While examining the output of  show ha node I saw this:

Interfaces on which heartbeats are not seen : LA/1

Because interface 1/3 was not affected, this had to be a VLAN issue. During the initial troubleshooting, I was able to discover heartbeat packets in VLAN 1 and in VLAN 10.

Solution

The solution was easy: Remove the tagged option for VLAN 10 on LA/1.

bind vlan 10 -ifnum LA/1

instead of

bind vlan 10 -ifnum LA/1 -tagged

Because of the configured tagall  option, all packets sourced by LA/1 are tagged with the corrosponding VLAN ID. But because it’s now explicitly configured without a tag for VLAN 10, VLAN 10 is now also the native VLAN for LA/1.

> show channel

1)      Interface LA/1 (802.3ad Link Aggregate) #14
        flags=0x4100c020 <ENABLED, UP, AGGREGATE, UP, HAMON, HEARTBEAT, 802.1q, tagall>
        MTU=1500, **native vlan=10**, MAC=02:e0:ed:38:9d:d2, uptime 1362h58m51s

Now the NetScaler was sending heartbeat packets with a tag for VLAN 10, and the issue was solved.

Explanation

Heartbeat packets are always send without a VLAN tag (untagged). There are two exceptions:

  • The NSVLAN is configured with a specific VLAN ID, or
  • an interface used for hearbeats is configured with the tagall

In this case, the heartbeat packets are tagged with the ID of the native VLAN ID of the interface. A show interface of the channel showed, that the channel was using VLAN 1 as the native VLAN.

> show channel

1)      Interface LA/1 (802.3ad Link Aggregate) #14
        flags=0x4100c020 <ENABLED, UP, AGGREGATE, UP, HAMON, HEARTBEAT, 802.1q, tagall>
        MTU=1500, **native vlan=1**, MAC=02:e0:ed:38:9d:d2, uptime 1362h55m13s

How does the NetScaler determine the native VLAN for an interface? The native VLAN is the VLAN, to which an interface is bound untagged. An interface can only be bound untagged to a single VLAN. But it can be bound tagged to multiple VLANs.

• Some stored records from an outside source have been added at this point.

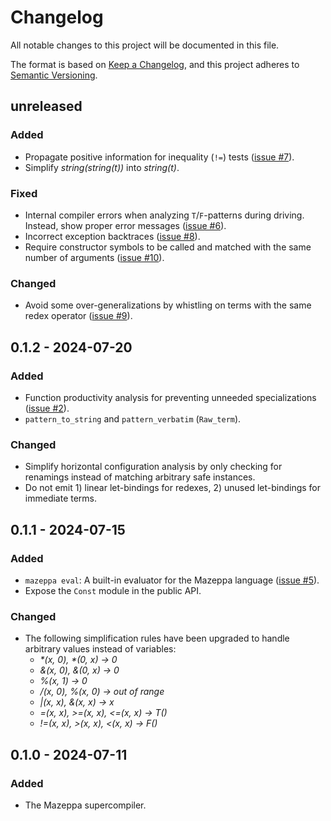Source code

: # Changelog
All notable changes to this project will be documented in this file.

The format is based on [Keep a Changelog](https://keepachangelog.com/en/1.0.0/),
and this project adheres to [Semantic Versioning](https://semver.org/spec/v2.0.0.html).

## unreleased

### Added

 - Propagate positive information for inequality (`!=`) tests ([issue #7](https://github.com/mazeppa-dev/mazeppa/issues/7)).
 - Simplify _string(string(t))_ into _string(t)_.

### Fixed

 - Internal compiler errors when analyzing `T`/`F`-patterns during driving. Instead, show proper error messages ([issue #6](https://github.com/mazeppa-dev/mazeppa/issues/6)).
 - Incorrect exception backtraces ([issue #8](https://github.com/mazeppa-dev/mazeppa/issues/8)).
 - Require constructor symbols to be called and matched with the same number of arguments ([issue #10](https://github.com/mazeppa-dev/mazeppa/issues/10)).

### Changed

 - Avoid some over-generalizations by whistling on terms with the same redex operator ([issue #9](https://github.com/mazeppa-dev/mazeppa/issues/9)).

## 0.1.2 - 2024-07-20

### Added

 - Function productivity analysis for preventing unneeded specializations ([issue #2](https://github.com/mazeppa-dev/mazeppa/issues/2)).
 - `pattern_to_string` and `pattern_verbatim` (`Raw_term`).

### Changed

 - Simplify horizontal configuration analysis by only checking for renamings instead of matching arbitrary safe instances.
 - Do not emit 1) linear let-bindings for redexes, 2) unused let-bindings for immediate terms.

## 0.1.1 - 2024-07-15

### Added

 - `mazeppa eval`: A built-in evaluator for the Mazeppa language ([issue #5](https://github.com/mazeppa-dev/mazeppa/issues/5)).
 - Expose the `Const` module in the public API.

### Changed

 - The following simplification rules have been upgraded to handle arbitrary values instead of variables:
   - _*(x, 0), *(0, x) -> 0_
   - _&(x, 0), &(0, x) -> 0_
   - _%(x, 1) -> 0_
   - _/(x, 0), %(x, 0) -> out of range_
   - _|(x, x), &(x, x) -> x_
   - _=(x, x), >=(x, x), <=(x, x) -> T()_
   - _!=(x, x), >(x, x), <(x, x) -> F()_

## 0.1.0 - 2024-07-11

### Added

 - The Mazeppa supercompiler.
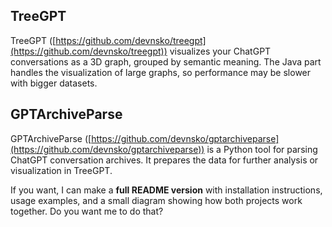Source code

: ## TreeGPT

TreeGPT ([https://github.com/devnsko/treegpt](https://github.com/devnsko/treegpt)) visualizes your ChatGPT conversations as a 3D graph, grouped by semantic meaning. The Java part handles the visualization of large graphs, so performance may be slower with bigger datasets.

## GPTArchiveParse

GPTArchiveParse ([https://github.com/devnsko/gptarchiveparse](https://github.com/devnsko/gptarchiveparse)) is a Python tool for parsing ChatGPT conversation archives. It prepares the data for further analysis or visualization in TreeGPT.


If you want, I can make a **full README version** with installation instructions, usage examples, and a small diagram showing how both projects work together. Do you want me to do that?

If you take a look at the config snippet at the top of this blog post, you might notice, that interface 1/3 is bound untagged to VLAN 10. So this is the native VLAN for interface 1/3. But this interface is not using the tagall  option. Therefore, heartbeat packets are not tagged. The channel LA/1 is bound tagged to VLAN 10. But it was also bound to VLAN 1, without the tagged  option. This caused, that VLAN 1 was used as the native VLAN for channel LA/1. And because LA/1 is configured with the tagall  option, the heartbeats were tagged with a tag for VLAN 1. That’s why I was able to see the heartbeats, that were send over channel LA/1, in VLAN 1.

In the end, the NetScaler appliances were sending heartbearts from interface 1/3 to VLAN 10, and from channel LA/1 to VLAN 1. This caused the message “Interfaces on which heartbeats are not seen: LA/1”.